Saturday, March 24, 2012

Dimensional Modeling is an important part when attempting to create business intelligence out of pure data. In order to understand dimensional modeling, we first need to differentiate the difference between OLAP and OLTP. OLAP is online analytical processing, and is used for analysis. OLAP needs to have more historical information so that you can understand trends and prior data. OLTP is online transaction processing where you record information and insert it into databases. OLTP has a lot of data manipulation in terms of updating, inserting, and deleting rows in databases. On the other hand OLAP only needs read access to the data since there is not manipulation in OLAP.

Below is an image to describe the difference visually:

Source: http://datawarehouse4u.info/OLTP-vs-OLAP.html

Another key difference that this article mentions is that OLTP has a more normalized database structure, whereas OLAP will have less normalized relations. This brings us to dimensional modeling with various types of schema.

Star Schema requires fact tables and dimension tables. A dimension can categorize data so that users can interact with the data warehouse in different ways. Dimensions are typically small with not too many rows. A fact table is created by having measures or numberic facts that want to be analyzed, and multiple foreign keys to connect to the various dimensions. Fact tables will continue growing and can be very large, which will make processing time longer.

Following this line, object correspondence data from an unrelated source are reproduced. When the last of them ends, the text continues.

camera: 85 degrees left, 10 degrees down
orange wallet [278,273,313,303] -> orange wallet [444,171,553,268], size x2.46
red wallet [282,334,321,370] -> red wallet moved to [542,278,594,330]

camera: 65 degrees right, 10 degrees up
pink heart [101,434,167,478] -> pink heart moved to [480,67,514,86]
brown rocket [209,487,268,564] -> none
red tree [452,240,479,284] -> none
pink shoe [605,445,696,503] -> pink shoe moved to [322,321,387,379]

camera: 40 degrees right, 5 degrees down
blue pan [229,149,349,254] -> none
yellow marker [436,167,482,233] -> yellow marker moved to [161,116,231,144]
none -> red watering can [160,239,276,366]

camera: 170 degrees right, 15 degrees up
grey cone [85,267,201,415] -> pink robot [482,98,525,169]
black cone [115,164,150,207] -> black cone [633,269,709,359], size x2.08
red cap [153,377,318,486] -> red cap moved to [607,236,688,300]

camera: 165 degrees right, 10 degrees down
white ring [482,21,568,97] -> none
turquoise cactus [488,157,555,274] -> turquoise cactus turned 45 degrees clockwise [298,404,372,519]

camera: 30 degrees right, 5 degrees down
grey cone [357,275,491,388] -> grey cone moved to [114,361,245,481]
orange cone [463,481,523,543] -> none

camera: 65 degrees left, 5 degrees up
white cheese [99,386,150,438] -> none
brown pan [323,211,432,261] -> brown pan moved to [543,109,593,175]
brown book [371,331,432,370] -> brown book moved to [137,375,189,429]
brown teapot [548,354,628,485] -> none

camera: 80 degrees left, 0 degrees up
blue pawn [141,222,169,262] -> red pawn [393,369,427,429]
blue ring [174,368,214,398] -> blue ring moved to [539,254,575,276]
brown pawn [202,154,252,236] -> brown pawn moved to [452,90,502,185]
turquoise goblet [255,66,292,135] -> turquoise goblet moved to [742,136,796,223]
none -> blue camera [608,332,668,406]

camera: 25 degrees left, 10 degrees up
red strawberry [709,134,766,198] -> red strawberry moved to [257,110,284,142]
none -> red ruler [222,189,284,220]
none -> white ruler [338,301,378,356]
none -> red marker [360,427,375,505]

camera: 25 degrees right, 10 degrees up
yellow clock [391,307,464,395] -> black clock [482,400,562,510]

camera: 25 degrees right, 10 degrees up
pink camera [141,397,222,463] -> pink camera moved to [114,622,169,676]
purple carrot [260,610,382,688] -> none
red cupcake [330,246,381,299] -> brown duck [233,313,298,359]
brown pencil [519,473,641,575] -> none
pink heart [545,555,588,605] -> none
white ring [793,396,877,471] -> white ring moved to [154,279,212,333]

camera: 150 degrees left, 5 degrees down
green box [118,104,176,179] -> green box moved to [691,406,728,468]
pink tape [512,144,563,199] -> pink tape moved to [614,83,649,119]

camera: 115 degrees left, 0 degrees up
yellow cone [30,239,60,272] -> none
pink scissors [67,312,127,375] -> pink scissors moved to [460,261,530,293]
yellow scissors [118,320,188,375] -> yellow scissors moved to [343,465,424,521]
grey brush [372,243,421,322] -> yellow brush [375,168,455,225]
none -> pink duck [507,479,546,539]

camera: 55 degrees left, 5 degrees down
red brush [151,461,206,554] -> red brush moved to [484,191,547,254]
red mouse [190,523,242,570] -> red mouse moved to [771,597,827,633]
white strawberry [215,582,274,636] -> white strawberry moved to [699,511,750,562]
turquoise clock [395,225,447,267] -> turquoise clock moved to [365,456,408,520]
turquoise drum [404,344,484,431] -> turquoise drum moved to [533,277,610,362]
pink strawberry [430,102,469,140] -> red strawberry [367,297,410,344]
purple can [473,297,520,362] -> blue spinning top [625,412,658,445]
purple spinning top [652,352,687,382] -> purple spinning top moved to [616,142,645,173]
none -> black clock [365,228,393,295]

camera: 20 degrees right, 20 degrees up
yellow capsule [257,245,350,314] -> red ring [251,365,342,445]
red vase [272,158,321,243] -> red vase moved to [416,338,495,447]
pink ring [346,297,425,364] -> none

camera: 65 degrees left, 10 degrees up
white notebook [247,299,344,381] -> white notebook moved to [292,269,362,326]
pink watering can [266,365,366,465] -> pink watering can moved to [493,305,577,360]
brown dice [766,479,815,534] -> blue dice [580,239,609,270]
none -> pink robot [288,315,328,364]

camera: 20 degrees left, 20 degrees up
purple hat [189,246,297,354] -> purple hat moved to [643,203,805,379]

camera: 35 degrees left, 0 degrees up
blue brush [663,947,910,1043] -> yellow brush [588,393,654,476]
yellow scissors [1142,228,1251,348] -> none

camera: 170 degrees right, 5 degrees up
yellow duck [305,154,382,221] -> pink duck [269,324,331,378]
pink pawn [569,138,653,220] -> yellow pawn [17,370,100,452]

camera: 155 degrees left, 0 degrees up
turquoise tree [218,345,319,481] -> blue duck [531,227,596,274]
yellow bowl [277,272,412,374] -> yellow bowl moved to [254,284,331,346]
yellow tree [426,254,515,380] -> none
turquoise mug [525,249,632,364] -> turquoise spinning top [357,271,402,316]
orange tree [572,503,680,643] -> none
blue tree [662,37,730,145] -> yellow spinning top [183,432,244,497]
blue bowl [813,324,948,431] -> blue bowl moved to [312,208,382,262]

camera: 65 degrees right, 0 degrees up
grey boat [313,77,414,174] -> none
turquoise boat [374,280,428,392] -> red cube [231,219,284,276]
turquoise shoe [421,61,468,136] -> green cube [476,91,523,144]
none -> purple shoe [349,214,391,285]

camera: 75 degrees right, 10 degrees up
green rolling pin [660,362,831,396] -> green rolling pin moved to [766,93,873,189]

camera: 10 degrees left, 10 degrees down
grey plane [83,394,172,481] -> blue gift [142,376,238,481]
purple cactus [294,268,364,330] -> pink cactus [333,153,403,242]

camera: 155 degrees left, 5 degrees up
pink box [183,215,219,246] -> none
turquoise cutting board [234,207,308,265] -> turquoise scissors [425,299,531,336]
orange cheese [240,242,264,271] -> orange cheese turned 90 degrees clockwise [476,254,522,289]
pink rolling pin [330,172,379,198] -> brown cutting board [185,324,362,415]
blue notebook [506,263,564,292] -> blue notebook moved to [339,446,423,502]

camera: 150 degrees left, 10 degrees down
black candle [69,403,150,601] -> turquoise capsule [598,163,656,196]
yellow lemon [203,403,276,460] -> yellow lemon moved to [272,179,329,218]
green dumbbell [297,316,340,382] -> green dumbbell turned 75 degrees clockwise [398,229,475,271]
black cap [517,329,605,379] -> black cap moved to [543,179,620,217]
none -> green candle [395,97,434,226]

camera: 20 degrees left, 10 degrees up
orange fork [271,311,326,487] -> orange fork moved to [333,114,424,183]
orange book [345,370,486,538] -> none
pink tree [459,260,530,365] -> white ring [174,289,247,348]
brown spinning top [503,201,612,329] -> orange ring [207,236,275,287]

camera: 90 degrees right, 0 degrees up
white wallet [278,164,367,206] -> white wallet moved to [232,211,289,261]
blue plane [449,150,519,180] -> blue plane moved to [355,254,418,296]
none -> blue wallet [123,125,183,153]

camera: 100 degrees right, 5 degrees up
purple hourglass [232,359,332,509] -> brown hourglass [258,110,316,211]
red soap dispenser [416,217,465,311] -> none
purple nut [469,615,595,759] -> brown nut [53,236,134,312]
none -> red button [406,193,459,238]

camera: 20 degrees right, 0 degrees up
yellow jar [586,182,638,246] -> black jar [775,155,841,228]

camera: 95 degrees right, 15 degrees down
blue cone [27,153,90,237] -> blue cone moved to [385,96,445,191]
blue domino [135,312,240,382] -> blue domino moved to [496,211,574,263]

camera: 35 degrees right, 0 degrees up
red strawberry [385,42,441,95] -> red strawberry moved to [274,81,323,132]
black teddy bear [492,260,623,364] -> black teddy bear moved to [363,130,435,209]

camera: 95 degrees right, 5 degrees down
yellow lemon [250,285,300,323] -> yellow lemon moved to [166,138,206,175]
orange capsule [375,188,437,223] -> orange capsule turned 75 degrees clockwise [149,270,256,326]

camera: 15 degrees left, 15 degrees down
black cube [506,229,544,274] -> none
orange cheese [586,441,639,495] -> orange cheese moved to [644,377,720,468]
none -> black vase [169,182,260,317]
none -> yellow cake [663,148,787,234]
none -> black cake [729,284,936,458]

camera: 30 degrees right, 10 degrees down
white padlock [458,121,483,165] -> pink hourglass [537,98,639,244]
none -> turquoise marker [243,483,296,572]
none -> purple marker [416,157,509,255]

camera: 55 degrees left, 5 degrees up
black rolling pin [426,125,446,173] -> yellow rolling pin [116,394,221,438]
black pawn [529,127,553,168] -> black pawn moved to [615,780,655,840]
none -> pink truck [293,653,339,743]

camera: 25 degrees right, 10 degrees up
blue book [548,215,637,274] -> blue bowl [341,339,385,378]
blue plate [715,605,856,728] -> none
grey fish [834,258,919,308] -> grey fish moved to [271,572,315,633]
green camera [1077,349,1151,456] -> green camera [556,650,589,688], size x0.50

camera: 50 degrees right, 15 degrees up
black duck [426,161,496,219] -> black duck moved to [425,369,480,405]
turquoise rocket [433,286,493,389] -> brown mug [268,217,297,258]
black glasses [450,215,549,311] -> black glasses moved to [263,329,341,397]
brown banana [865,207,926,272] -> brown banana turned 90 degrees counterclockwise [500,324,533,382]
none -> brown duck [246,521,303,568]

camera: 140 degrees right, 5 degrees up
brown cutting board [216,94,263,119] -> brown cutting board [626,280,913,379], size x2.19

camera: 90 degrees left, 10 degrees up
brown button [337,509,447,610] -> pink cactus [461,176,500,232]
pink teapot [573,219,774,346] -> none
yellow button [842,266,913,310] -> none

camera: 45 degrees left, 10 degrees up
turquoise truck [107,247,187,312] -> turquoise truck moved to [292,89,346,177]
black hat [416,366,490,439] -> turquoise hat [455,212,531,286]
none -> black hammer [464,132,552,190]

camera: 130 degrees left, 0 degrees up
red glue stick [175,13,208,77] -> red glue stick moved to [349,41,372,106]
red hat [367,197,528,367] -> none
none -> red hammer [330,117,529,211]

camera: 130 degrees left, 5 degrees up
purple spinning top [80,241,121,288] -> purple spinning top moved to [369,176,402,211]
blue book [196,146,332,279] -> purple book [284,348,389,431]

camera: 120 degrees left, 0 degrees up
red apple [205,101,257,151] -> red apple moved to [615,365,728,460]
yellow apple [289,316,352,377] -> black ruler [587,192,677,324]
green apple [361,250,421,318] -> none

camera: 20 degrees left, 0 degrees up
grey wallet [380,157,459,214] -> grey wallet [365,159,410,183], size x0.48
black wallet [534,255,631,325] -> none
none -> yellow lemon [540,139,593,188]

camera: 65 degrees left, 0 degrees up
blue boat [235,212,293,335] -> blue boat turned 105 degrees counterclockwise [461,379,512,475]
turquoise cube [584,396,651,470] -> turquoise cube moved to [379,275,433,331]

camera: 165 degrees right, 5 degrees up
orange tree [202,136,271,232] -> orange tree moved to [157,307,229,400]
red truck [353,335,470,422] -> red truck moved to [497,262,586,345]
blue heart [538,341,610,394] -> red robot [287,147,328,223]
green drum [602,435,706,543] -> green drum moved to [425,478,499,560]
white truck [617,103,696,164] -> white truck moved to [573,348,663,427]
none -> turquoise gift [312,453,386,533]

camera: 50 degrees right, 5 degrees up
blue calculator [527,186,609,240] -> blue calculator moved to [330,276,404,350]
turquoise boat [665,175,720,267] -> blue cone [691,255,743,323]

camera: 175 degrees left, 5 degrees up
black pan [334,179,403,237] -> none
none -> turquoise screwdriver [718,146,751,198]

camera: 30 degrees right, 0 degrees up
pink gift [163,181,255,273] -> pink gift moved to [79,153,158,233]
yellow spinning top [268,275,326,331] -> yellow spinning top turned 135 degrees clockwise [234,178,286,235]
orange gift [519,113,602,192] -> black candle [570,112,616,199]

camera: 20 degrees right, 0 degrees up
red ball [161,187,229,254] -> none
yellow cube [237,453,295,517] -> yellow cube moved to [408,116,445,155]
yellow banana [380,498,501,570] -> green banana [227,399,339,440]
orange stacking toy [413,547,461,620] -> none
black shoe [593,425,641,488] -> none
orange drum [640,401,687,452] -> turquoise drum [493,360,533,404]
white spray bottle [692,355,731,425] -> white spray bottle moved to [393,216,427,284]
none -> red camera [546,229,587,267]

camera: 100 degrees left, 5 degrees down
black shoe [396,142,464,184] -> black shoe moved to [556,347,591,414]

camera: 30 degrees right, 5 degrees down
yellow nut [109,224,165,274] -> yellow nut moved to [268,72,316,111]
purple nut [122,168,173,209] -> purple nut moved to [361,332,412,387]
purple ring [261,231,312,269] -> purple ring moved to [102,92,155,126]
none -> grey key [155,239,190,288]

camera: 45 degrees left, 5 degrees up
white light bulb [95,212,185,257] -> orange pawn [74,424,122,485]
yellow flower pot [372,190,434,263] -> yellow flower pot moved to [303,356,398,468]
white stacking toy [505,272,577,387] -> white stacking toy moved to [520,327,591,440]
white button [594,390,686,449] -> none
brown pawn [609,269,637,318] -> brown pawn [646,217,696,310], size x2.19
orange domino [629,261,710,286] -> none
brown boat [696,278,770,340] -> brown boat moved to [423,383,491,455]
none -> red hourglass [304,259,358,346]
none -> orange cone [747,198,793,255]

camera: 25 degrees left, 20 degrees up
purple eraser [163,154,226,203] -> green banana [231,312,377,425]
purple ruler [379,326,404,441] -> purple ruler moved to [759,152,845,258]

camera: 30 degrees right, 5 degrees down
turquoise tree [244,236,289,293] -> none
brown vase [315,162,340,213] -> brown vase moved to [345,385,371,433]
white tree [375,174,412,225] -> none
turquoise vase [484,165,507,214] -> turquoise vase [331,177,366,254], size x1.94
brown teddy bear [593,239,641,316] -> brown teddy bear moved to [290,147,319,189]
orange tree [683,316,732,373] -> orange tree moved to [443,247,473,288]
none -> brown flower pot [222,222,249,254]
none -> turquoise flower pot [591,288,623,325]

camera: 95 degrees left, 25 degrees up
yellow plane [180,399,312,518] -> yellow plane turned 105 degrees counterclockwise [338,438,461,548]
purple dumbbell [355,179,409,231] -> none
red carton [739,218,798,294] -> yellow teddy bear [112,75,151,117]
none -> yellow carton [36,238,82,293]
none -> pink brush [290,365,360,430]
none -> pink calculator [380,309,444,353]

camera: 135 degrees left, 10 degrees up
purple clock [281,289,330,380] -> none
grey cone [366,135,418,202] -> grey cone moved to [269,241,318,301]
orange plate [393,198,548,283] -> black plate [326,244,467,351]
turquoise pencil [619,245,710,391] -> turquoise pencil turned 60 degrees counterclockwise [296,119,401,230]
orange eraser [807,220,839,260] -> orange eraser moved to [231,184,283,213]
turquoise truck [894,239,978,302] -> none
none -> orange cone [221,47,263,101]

Source: http://oracle-online-help.blogspot.com/2006/11/star-vs-snowflake-schema.html

Snowflake schema is a more complex version of a Star schema where the dimensions are more normalized. Fact tables connect to the dimensions similarly to star schema, but then they can also connect to dimensions through dimensions, which can be defined through various relationships.

Source: http://datawarehouse4u.info/OLTP-vs-OLAP.html

Data warehouses can use a hybrid approach of star and snowflake schema if they want to normalize only certain dimensions. This can be beneficial so that the structure is not too complex, but allows the user to do the necessary analysis.

As illustrated, dimensional modeling is an important part of data warehousing and the schema defines the structure. Analysis is much better with a correct data warehouse instead of using the database structures to perform similar analysis. I have been using SQL Server 2005/2008 to develop data warehouses and specific cubes. I am currently looking into SQL 2012 to see the additional features and functionality that it offers. 

Tuesday, March 20, 2012


This week in Business Intelligence we had an introduction to understanding the necessary steps to get to dashboards, reports, and various analytics. Cleaning the data is a very time consuming component of data warehousing, but you need to have clean data in order to have useful analysis. Giving bad recommendations due to bad data will not be useful.

We were tasked with using Ataqamma to perform data profiling. However, there are many tools out there, such as Informatica's data profiling tool. More information can be found here:

http://www.informatica.com/us/data-profiling/

The slogan that they use is: "Increase Confidence in Your Enterprise Data with Informatica Data Profiling Solutions"

Data profiling is when you try to understand the data in various tables or sources to have a better understanding of the data characteristics. Some of the primary findings that I had were the different formats that people enter when there are no constraints, and null values. These problems need to be addressed for the future inputs, and corrected immediately for the past inputs before proceeding with the business intelligence motive.

Extract, transform, and load is an important part that takes source data, makes the necessary transformations and adjustments, and loads it to a database. Here is a general picture:


ETL is a very important part to ensure that you can do the proper analysis. Once the data has been loaded, we can use different ways of analyzing the data. The key findings are found in the analysis stage, but this is a minor time requirement in the overall process. Analyzing dirty data will lead to incorrect decisions, and may be worse than any business intelligence at all.

Saturday, March 3, 2012

Network Graph Properties

Business Intelligence class continued the discussion on Network analysis and properties of a network graph. There are many properties of a network that we want to analyze in order to understand the network and compare it with other networks. Structural properties are very important for this analysis.

Degree centrality is the number of links or proportion of links that a particular node has. The degree can be an in degree or an out degree. The degree is usually expressed as a number between 0 and 1. Degree centrality is the number of links that the node has divided by the total number of nodes and subtracting one. Below is an example to calculate this:


Source: http://www.sscnet.ucla.edu/soc/faculty/mcfarland/soc112/cent-ans.htm

Another important feature is the closeness centrality. This describes how close a particular node is to another node based on the shortest path. It basically says how fast you can reach someone when starting at an arbitrary node. Some of the areas it works for is information diffusion or disease transmission. Below is an example of how this is calculated:


Source: http://www.sscnet.ucla.edu/soc/faculty/mcfarland/soc112/cent-ans.htm

Eigenvector Centrality is another important characteristic that we can use to analyze. The Eigenvector centrality takes into account a different measure of importance. If a node is connected to many other nodes, then the node is very important, which is what Google's PageRank uses for webpages. A node does not have importance on its own, but it comes from being connected to other nodes that are connected to other nodes. This is useful because it can tell you how many people can this node reach directly and how well connected the person is.